Strong clustering of non-interacting, passive sliders driven by a Kardar-Parisi-Zhang surface

TL;DR

This paper investigates the extreme clustering behavior of passive particles driven by a KPZ surface, revealing a robust Strong Clustering State through simulations and analytical results, applicable in both equilibrium and non-equilibrium regimes.

Contribution

It introduces the concept of Strong Clustering State for passive particles on KPZ surfaces and demonstrates its robustness and analytical characterization.

Findings

Particles exhibit extreme clustering in the Strong Clustering State.

The clustering is robust against changes in surface and particle update speeds.

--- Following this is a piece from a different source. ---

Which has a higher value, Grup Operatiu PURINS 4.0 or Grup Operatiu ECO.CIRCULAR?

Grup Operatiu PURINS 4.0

Analytic results from the equilibrium Sinai model agree with non-equilibrium simulations.

Abstract

We study the clustering of passive, non-interacting particles moving under the influence of a fluctuating field and random noise, in one dimension. The fluctuating field in our case is provided by a surface governed by the Kardar-Parisi-Zhang (KPZ) equation and the sliding particles follow the local surface slope. As the KPZ equation can be mapped to the noisy Burgers equation, the problem translates to that of passive scalars in a Burgers fluid. We study the case of particles moving in the same direction as the surface, equivalent to advection in fluid language. Monte-Carlo simulations on a discrete lattice model reveal extreme clustering of the passive particles. The resulting Strong Clustering State is defined using the scaling properties of the two point density-density correlation function. Our simulations show that the state is robust against changing the ratio of update speeds of the surface and particles. In the equilibrium limit of a stationary surface and finite noise, one obtains the Sinai model for random walkers on a random landscape. In this limit, we obtain analytic results which allow closed form expressions to be found for the quantities of interest. Surprisingly, these results for the equilibrium problem show good agreement with the results in the non-equilibrium regime.